Selected excerpt =>
========================
# My attempt at an Iwagumi scape



## Roy Deki (Apr 7, 2004)

Well, this was a very difficult tank to "balance". I battled just about every type of algae that exsist. I finally have it where I want it. I think after a couple of more HC trimmings it should be contest ready. Despite all the annoying pearling I think the photos came out OK.

15 gallon All-Glass tank
presurized co2 @ 2 bps
65 watt Coralife PC
28 watt Coralife NO T-5
ADA Aquasoil Amazonia
Powersand Special
2ml of Flourish Comp everyday
"pinch" of KNo3 and KH2PO4 3x a week

7 Amanos
11 Neon green tetras (always hiding)
5 juvenile SAE's
2 nerites

2.0 mp Nikon coolpix2000 (crappy camera, i know)

Critiques welcomed...


----------



## whitetiger61 (Aug 12, 2006)

as usual you have scaped another beautiful tank..very nice Roy.


----------



## gregorsamsa (Jan 19, 2005)

what is the dimension of this tank? i think you did a nice work with the foregound. but i personally feel the rocks are not tall enough to give your scape greater profile. that said, the tank looks pretty as it is


----------



## Roy Deki (Apr 7, 2004)

gregorsamsa said:


> what is the dimension of this tank? i think you did a nice work with the foregound. but i personally feel the rocks are not tall enough to give your scape greater profile. that said, the tank looks pretty as it is


15 gallon tank is 24" x 12" x 12"

I have read comments about rocks being too large and over-powering an aquascape. So I decided to slope the substrate steeper and use smaller rocks. There are actually 9 different rocks used in this scape.
I do see what you mean though. Thank you!!


----------



## John P. (Nov 24, 2004)

Nice work. I look forward to bigger pics!


----------



## Roy Deki (Apr 7, 2004)

Thanks John...I'll post some "close-ups" tonight...


----------



## milalic (Aug 26, 2005)

Roy,

Nice work. What types of rocks are you using?

-Pedro


----------



## Roy Deki (Apr 7, 2004)

Thanks Pedro...I am using seiryu-seki stones.


----------



## Troy McClure (Aug 3, 2005)

If my iwagumi can get anywhere near as nice as this, I'll be very happy. Excellent work, Roy!

What is the Flourish Comp you're using?


----------



## Roy Deki (Apr 7, 2004)

Thank you Erik!!!!


----------



## Robert Hudson (Feb 5, 2004)

What are the plants?


----------



## Roy Deki (Apr 7, 2004)

Just Blyxa japonica and Hemianthus callitrichoides


----------



## Roy Deki (Apr 7, 2004)

Here are some close-ups:


----------



## gf225 (Mar 26, 2005)

The stones are beautiful, as is their composition and planting. 

Shame the fish hide.


----------



## Troy McClure (Aug 3, 2005)

gf225 said:


> The stones are beautiful, as is their composition and planting.
> 
> Shame the fish hide.
========================
Information shown =>
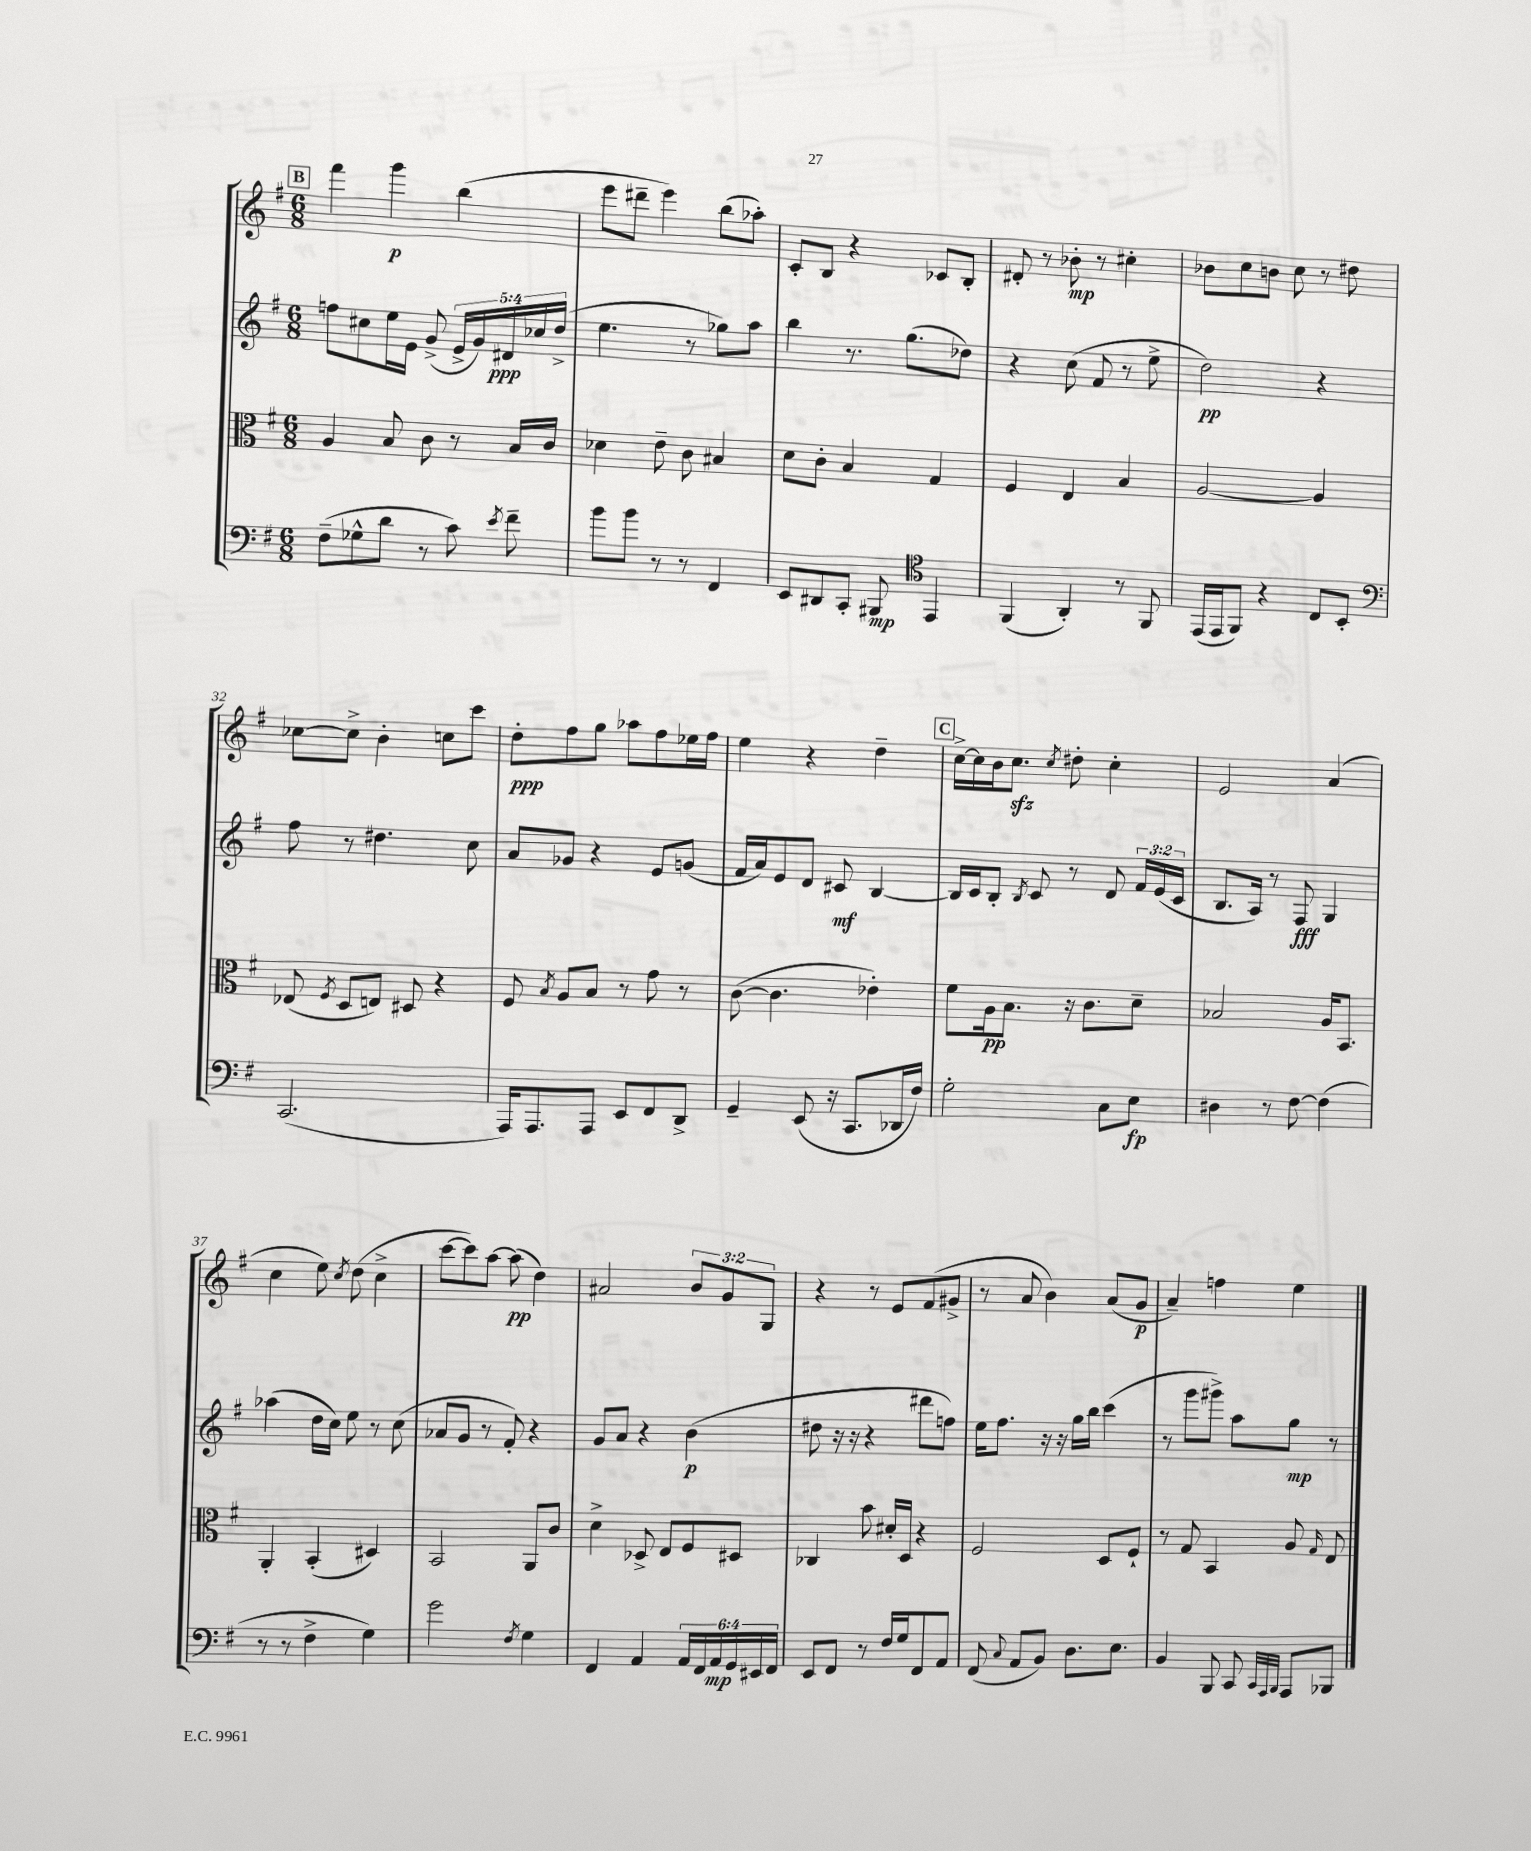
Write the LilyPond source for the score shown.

<<
\new StaffGroup <<
\new Staff = "s0" {
    \clef treble \key g \major \numericTimeSignature \time 6/8 \override Staff.TupletNumber.text = #tuplet-number::calc-fraction-text
    \autoBeamOff \mark \markup { \box "B" } fis'''4 g'''4\p b''4( |
    e'''8[ dis'''8]-- e'''4) b''8[( aes''8]-.) |
    c'8[-. b8] r4 ces'8[ b8]-. |
    dis'8-. r8 bes'8-.\mp r8 cis''4-. |
    bes'8[ c''8 b'8] c''8 r8 dis''8 |
    ces''8[~ ces''8]-> b'4-. c''8[ c'''8] |
    d''8[-.\ppp fis''8 g''8] aes''8[ fis''8 ees''16 fis''16] |
    e''4 r4 d''4-- |
    \mark \markup { \box "C" } c''16[~-> c''16 b'16 c''8.]\sfz \acciaccatura { c''8 } dis''8-. c''4-. |
    e'2 a'4( |
    c''4 e''8) \acciaccatura { c''8 } d''8( c''4-> |
    c'''8[~ c'''8) a''8]~ a''8\pp( d''4) |
    ais'2 \tuplet 3/2 { b'8[ g'8 g8] } |
    r4 r8 e'8[ fis'8( gis'8]-> |
    r8 a'8 b'4) a'8[( g'8]\p |
    a'4--) f''4 e''4 \bar "|." |
}
\new Staff = "s1" {
    \clef treble \key g \major \numericTimeSignature \time 6/8 \override Staff.TupletNumber.text = #tuplet-number::calc-fraction-text
    \autoBeamOff \mark \markup { \box "B" } f''8[ cis''8 e''16 e'16] g'8->( \tuplet 5/4 { e'16[-> g'16) dis'16\ppp ces''16 d''16]->( } |
    e''4. r8 ges''8[) a''8] |
    b''4 r8. g''8.[( des''8]) |
    r4 c''8( fis'8 r8 e''8-> |
    d''2\pp) r4 |
    fis''8 r8 dis''4. c''8 |
    a'8[ ges'8] r4 e'8[ g'8]( |
    fis'16[ a'16) e'8 d'8] cis'8\mf b4~ |
    \mark \markup { \box "C" } b16[ c'16 b8]-. \acciaccatura { b8 } c'8 r8 d'8 \tuplet 3/2 { fis'16[ e'16( c'16] } |
    b8.[ a16]) r8 fis8\fff g4 |
    aes''4( d''16[ c''16]) e''8 r8 c''8( |
    aes'8[ g'8] r8 fis'8-.) r4 |
    g'8[ a'8] r4 b'4\p( |
    dis''8 r16 r16 r4 dis'''8[ f''8]) |
    e''16[ fis''8.] r16 r16 g''16[ b''16] c'''4( |
    r8 g'''8[ gis'''8]->) a''8[ g''8]\mp r8 \bar "|." |
}
\new Staff = "s2" {
    \clef alto \key g \major \numericTimeSignature \time 6/8
    \autoBeamOff \mark \markup { \box "B" } a4 b8 c'8 r8 b16[ c'16] |
    des'4 e'8-- c'8 bis4 |
    d'8[ c'8]-. b4 g4 |
    fis4 e4 b4 |
    a2~ a4 |
    ees8( \acciaccatura { fis8 } d8[ e8]) dis8 r4 |
    fis8 \acciaccatura { b8 } a8[ b8] r8 g'8 r8 |
    c'8~( c'4. ees'4-.) |
    \mark \markup { \box "C" } fis'8[ a16\pp b8.] r16 c'8.[ d'8]-- |
    bes2 a16[ b,8.] |
    a,4-. b,4-.( dis4) |
    b,2 a,8[ c'8] |
    d'4-> des8-> e8[ fis8 dis8] |
    ces4 b'8 dis'16[-. d16] r4 |
    fis2 d8[ fis8]-! |
    r8 g8 b,4 a8 \grace { g16 } e8 \bar "|." |
}
\new Staff = "s3" {
    \clef bass \key g \major \numericTimeSignature \time 6/8 \override Staff.TupletNumber.text = #tuplet-number::calc-fraction-text
    \autoBeamOff \mark \markup { \box "B" } fis8[--( ges8-^ d'8] r8 c'8) \acciaccatura { e'8 } fis'8-- |
    b'8[ b'8] r8 r8 fis,4 |
    e,8[ dis,8 c,8]-. bis,,8\mp \clef tenor e,4 |
    fis,4( a,4-.) r8 fis,8 |
    e,16[( e,16 fis,8]) r4 c8[ b,8]-. |
    \clef bass c,2.( |
    a,,16[) a,,8. a,,8] e,8[ fis,8 d,8]-> |
    g,4-- e,8( r16 c,8.[ des,16 fis16]) |
    \mark \markup { \box "C" } g2-. c8[ e8]\fp |
    dis4 r8 fis8~ fis4( |
    r8 r8 fis4-> g4) |
    g'2 \acciaccatura { fis8 } g4 |
    fis,4 a,4 \tuplet 6/4 { a,16[ fis,16 a,16\mp g,16 eis,16 fis,16] } |
    e,8[ fis,8] r8 fis16[ g16 fis,8 a,8] |
    fis,8( \appoggiatura { c8 } a,8[ b,8]) d8.[ e8.] |
    b,4 b,,8 c,8 \grace { c,32[ a,,32 b,,32] } a,,8[ bes,,8] \bar "|." |
}
>>
>>
\layout { \context { \Score currentBarNumber = #27 } }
========================
Written task A => According to the aquascape thread, what are the measurements of Roy's 15 gallon tank?
Written task B => Continue the aquascape thread from where it stops.
These items come from a different source than the aquascape thread.

Task output A => 24" x 12" x 12"

Task output B =>
Agreed, those stones have so much character that you could have an amazing 'scape with just those an no plants.

BTW, Roy...I noticed on the other forum in your sig you have the Flourish dosage as 5ml/day. I figured the 2ml was correct, but I was curious as to what the dosage actually is. I'm also curious as to how long it took your HC to fill in and what your CO2 diffusion method is.

Again, this is elegance in simplicity - two healthy plants and stunning rocks. I wouldn't hold it against you if you photoshop'd some fish in there!


----------



## mrbelvedere138 (Jan 18, 2006)

Agreed, a gorgeous tank. Very simple and serene. Just like an Iwagumi is supposed to be. 

Do you really need that much light though? I'd think just the 65 watt would be enough.


----------



## epicfish (Sep 11, 2006)

Roy,

Where'd you get the stones? ADGShop is no longer carrying them, if the seiryu-seki is coming from ADA like I think it is...

I love the contrast and texture it provides when it "rises" out of your carpet of HC.


----------



## Roy Deki (Apr 7, 2004)

Troy McClure said:


> Agreed, those stones have so much character that you could have an amazing 'scape with just those an no plants.
> 
> BTW, Roy...I noticed on the other forum in your sig you have the Flourish dosage as 5ml/day. I figured the 2ml was correct, but I was curious as to what the dosage actually is. I'm also curious as to how long it took your HC to fill in and what your CO2 diffusion method is.
> 
> Again, this is elegance in simplicity - two healthy plants and stunning rocks. I wouldn't hold it against you if you photoshop'd some fish in there!


Erik,

My bad the dosing is 2ml everyday. The HC took awhile to fill in because I battled alot of algae. The GC had to come back from a 3 day blackout and a heavy dosing of H2o2. As for the co2 diffusion I use a Nano ceramic disc that Aquatic magic sells.

Thanks for the comments!!


----------



## Roy Deki (Apr 7, 2004)

mrbelvedere138 said:


> Agreed, a gorgeous tank. Very simple and serene. Just like an Iwagumi is supposed to be.
> 
> Do you really need that much light though? I'd think just the 65 watt would be enough.


Dennis,

Thanks for the kind words, as for the lights? I wanted the Blyxa to have a more bronze color instead of it's nomal lime green coloration. I have notice that Blyxa under the lighting coloration of the Coralife NO T5's bring more of the bronze color out in the B. japonca. Also seems to keep the Blyxa low for some reason.


----------



## Roy Deki (Apr 7, 2004)

epicfish said:


> Roy,
> 
> Where'd you get the stones? ADGShop is no longer carrying them, if the seiryu-seki is coming from ADA like I think it is...
> 
> I love the contrast and texture it provides when it "rises" out of your carpet of HC.


Thank you!!! I bought the Rocks from a fellow member here. He purchased them from a Bonsai supply store in San Francisco. I believe Aquaforest.com sells them as well.


----------



## John P. (Nov 24, 2004)

Looking forward to an official photo session, Roy!


----------



## Tankman (Feb 19, 2006)

NICE Iwagumi Roy. It's simple, understated and very Japanese - very "landscape" inspired. Nice.


----------



## Bert H (Mar 2, 2004)

Lovely tank Roy!


----------



## Roy Deki (Apr 7, 2004)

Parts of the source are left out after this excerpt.